Top of RECORDS
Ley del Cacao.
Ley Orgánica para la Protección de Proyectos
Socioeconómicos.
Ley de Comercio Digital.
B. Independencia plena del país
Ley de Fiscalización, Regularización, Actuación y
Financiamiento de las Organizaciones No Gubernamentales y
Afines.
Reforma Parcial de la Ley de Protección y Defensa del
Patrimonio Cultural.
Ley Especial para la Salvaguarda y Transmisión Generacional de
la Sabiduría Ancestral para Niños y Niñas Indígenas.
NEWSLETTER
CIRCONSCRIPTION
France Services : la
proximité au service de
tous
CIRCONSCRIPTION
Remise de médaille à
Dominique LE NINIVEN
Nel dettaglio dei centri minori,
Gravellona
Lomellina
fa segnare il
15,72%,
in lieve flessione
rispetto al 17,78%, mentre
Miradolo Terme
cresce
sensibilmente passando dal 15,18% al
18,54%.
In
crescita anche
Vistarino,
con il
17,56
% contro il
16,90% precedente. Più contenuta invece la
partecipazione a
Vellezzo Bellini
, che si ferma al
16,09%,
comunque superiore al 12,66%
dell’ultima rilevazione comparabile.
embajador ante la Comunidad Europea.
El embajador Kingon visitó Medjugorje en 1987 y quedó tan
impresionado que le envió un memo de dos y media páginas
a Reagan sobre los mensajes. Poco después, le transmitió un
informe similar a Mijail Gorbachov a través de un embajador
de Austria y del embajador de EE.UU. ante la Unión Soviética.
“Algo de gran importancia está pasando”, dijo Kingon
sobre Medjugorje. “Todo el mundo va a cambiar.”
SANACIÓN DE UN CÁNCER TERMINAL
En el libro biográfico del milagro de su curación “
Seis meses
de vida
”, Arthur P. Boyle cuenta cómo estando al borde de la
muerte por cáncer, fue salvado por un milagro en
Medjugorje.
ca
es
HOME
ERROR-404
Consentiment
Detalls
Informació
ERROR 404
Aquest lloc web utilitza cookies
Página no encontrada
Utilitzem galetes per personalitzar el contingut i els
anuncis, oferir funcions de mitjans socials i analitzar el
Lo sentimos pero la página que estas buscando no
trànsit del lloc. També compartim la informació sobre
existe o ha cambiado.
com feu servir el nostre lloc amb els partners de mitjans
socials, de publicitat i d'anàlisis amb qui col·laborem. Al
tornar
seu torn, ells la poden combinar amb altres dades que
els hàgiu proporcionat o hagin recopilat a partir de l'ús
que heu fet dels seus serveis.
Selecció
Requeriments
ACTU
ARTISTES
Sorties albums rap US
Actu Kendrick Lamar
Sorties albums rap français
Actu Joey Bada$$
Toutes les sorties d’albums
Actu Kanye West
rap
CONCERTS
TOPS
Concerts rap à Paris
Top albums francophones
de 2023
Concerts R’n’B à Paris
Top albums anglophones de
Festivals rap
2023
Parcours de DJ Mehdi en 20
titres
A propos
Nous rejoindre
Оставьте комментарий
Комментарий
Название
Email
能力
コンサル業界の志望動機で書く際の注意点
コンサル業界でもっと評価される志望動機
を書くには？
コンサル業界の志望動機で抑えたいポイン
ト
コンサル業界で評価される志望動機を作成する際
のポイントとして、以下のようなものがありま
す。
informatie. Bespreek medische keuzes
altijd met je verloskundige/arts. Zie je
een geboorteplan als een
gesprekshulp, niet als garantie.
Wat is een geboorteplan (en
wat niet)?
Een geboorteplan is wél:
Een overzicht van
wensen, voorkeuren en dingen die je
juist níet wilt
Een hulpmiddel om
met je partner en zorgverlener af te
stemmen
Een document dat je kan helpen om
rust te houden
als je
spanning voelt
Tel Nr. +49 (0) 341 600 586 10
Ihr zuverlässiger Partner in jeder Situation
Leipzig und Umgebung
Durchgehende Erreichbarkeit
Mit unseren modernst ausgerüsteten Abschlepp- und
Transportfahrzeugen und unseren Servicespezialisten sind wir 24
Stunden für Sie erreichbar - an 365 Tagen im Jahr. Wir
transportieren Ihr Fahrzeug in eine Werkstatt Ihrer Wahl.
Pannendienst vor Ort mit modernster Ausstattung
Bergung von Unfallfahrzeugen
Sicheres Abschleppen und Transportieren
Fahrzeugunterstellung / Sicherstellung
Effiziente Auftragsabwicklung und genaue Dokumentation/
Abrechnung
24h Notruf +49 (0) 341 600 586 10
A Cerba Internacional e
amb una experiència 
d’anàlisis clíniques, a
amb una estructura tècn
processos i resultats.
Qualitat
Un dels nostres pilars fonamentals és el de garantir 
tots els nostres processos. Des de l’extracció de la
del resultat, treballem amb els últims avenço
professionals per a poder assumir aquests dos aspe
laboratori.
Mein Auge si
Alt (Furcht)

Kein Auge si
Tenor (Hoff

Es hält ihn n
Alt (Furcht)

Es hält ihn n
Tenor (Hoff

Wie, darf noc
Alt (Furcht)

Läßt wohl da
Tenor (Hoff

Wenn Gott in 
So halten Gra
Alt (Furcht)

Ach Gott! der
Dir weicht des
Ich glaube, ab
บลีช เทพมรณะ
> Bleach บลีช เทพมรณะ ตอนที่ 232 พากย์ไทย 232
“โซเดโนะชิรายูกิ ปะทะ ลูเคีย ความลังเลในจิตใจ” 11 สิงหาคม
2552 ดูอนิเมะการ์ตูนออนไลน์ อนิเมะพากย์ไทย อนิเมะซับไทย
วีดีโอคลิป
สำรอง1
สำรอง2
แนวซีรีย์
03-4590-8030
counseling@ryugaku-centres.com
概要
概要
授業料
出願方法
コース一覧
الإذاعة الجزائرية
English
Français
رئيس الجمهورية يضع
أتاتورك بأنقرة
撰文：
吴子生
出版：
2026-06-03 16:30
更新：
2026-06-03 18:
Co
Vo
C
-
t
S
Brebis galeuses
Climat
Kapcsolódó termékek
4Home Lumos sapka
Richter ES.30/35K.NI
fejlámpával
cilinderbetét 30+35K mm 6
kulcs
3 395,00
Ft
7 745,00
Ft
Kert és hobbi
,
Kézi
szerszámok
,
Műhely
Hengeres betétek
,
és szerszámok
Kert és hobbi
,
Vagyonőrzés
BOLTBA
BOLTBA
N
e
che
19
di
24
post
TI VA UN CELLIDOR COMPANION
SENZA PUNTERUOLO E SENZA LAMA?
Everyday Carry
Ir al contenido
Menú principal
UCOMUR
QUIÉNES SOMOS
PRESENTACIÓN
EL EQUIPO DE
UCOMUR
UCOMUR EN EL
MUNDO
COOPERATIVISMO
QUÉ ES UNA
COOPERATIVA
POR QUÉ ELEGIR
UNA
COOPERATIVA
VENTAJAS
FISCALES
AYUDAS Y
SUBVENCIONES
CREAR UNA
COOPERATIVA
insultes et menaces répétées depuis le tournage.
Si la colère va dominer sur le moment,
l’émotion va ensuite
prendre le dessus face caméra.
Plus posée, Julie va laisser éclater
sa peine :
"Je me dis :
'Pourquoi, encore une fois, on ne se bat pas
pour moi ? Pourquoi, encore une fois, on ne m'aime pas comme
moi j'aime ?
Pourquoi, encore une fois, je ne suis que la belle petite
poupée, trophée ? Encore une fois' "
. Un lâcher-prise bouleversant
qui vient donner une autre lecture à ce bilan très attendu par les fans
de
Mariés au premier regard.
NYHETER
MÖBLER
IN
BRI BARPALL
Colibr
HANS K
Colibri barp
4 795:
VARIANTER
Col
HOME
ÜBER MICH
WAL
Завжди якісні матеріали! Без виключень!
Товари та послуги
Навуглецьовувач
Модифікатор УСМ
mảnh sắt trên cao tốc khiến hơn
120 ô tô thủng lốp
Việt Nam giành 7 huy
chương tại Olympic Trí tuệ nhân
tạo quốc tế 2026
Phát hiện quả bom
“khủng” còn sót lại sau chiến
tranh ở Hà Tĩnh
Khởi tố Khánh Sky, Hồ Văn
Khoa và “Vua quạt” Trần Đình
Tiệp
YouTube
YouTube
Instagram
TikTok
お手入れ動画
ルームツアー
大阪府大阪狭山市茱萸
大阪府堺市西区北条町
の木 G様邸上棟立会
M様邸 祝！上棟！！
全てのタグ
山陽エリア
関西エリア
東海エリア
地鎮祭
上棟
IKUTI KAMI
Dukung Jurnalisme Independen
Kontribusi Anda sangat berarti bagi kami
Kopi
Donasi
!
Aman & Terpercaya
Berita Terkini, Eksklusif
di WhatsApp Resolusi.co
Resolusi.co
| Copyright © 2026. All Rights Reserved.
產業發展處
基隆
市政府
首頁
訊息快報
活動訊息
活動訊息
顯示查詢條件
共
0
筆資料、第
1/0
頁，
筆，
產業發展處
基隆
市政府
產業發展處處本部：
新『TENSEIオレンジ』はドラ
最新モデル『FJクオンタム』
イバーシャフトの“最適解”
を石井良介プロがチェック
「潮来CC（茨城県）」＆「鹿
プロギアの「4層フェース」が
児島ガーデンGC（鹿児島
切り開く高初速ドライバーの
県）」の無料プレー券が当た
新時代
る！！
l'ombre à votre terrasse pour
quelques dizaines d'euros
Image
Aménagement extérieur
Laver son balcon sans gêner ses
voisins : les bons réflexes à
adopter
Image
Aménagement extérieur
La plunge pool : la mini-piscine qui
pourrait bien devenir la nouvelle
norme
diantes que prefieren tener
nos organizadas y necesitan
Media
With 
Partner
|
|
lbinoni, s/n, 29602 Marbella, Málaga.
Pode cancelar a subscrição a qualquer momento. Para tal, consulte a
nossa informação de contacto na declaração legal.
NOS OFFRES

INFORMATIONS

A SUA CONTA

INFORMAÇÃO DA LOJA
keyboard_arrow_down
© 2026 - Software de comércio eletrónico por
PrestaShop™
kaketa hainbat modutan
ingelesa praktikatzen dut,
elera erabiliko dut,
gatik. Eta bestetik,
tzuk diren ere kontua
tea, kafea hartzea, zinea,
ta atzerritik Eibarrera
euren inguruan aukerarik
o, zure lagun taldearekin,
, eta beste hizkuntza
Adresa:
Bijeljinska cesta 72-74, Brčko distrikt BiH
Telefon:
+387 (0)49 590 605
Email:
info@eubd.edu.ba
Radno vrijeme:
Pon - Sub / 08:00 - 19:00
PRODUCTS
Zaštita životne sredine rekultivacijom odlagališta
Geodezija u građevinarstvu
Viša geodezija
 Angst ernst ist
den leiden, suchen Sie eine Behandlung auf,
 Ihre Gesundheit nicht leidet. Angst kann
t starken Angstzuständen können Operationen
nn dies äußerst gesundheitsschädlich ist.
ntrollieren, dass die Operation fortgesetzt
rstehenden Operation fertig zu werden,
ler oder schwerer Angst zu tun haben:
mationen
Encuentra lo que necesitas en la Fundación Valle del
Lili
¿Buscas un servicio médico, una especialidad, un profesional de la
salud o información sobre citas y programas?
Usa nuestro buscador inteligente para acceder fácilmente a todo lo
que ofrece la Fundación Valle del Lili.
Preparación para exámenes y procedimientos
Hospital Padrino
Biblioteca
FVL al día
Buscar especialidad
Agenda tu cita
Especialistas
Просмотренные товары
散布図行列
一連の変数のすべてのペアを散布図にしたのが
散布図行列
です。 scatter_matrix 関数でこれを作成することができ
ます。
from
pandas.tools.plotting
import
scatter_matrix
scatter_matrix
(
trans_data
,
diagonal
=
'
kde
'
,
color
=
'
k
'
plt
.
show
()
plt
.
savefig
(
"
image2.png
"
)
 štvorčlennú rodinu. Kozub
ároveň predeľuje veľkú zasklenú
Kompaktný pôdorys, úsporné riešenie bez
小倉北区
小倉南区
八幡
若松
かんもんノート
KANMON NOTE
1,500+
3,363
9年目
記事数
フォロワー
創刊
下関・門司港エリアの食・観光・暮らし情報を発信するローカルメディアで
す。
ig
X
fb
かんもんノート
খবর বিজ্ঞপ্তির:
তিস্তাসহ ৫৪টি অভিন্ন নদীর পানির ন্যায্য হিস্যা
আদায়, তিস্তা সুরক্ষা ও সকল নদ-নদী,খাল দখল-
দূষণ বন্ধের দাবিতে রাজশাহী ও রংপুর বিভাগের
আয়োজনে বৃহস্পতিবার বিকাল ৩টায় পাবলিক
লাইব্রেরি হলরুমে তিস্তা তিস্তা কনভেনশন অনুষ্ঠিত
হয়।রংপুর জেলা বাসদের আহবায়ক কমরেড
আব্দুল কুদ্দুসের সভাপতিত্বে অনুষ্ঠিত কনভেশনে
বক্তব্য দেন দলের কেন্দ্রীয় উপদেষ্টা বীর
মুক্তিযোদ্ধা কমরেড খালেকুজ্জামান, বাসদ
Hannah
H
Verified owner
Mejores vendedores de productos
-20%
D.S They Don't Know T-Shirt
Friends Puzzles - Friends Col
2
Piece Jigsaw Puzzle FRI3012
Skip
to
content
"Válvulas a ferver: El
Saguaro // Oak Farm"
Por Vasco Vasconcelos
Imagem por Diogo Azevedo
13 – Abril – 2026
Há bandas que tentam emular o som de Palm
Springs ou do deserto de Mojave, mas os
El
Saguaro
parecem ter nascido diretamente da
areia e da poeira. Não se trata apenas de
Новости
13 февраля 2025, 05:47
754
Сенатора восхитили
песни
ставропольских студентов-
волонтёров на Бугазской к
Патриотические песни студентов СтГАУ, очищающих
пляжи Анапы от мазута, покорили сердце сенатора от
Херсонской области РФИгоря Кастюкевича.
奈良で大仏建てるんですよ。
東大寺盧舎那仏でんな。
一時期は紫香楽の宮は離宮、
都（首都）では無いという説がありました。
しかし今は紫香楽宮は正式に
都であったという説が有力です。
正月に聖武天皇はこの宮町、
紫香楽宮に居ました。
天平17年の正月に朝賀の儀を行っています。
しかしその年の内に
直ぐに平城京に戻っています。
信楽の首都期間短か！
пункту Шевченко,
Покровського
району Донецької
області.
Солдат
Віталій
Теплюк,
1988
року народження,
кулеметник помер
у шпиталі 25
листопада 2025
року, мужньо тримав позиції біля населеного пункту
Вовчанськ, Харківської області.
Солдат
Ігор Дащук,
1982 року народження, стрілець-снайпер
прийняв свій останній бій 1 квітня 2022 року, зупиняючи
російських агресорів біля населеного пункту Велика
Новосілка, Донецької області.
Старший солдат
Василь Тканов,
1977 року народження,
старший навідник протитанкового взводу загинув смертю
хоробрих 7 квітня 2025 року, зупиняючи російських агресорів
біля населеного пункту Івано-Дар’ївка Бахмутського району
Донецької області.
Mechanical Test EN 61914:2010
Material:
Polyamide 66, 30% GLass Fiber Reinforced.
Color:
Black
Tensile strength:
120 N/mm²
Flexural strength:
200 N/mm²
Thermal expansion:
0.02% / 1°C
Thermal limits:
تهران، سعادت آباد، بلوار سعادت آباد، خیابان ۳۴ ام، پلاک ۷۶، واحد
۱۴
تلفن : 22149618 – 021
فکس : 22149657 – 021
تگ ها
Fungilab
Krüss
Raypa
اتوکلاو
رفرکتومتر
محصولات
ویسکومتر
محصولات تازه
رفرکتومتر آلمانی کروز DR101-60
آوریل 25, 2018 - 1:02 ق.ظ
Bottom of RECORDS
[WHAT IS EXPECTED] Search the entries for the word "населеного", then copy every line in which it is found.

[TASK ANSWER]
року, мужньо тримав позиції біля населеного пункту
російських агресорів біля населеного пункту Велика
біля населеного пункту Івано-Дар’ївка Бахмутського району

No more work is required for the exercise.